Material shown Start Marker

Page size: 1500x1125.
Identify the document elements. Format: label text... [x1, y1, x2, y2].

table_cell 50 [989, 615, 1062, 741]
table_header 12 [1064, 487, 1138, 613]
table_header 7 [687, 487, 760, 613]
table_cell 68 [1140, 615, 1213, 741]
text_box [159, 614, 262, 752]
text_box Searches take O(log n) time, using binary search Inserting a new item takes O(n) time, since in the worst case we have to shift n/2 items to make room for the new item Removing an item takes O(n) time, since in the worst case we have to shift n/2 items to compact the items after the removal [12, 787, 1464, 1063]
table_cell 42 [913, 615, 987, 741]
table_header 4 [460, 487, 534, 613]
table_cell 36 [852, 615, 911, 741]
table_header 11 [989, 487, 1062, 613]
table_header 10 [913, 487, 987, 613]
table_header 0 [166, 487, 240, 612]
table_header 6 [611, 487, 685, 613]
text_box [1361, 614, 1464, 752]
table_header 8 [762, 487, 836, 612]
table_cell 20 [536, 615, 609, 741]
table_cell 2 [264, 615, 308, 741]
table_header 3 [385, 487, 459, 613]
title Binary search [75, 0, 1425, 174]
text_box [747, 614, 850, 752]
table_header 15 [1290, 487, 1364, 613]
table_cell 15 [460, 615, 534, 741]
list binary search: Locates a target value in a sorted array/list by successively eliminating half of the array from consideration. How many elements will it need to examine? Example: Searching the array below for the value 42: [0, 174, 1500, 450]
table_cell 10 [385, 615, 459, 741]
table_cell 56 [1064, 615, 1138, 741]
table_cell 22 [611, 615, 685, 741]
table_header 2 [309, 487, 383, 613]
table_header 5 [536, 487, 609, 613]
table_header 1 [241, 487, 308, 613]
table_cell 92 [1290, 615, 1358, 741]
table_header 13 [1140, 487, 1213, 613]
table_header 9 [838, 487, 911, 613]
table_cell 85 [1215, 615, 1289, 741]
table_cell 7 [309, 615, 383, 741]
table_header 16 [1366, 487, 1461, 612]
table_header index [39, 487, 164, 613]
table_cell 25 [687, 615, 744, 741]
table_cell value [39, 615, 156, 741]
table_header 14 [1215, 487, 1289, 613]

Material shown End Marker

_Task:_ Show the lines above with "elements".

_Final answer:_
Identify the document elements. Format: label text... [x1, y1, x2, y2].
list binary search: Locates a target value in a sorted array/list by successively eliminating half of the array from consideration. How many elements will it need to examine? Example: Searching the array below for the value 42: [0, 174, 1500, 450]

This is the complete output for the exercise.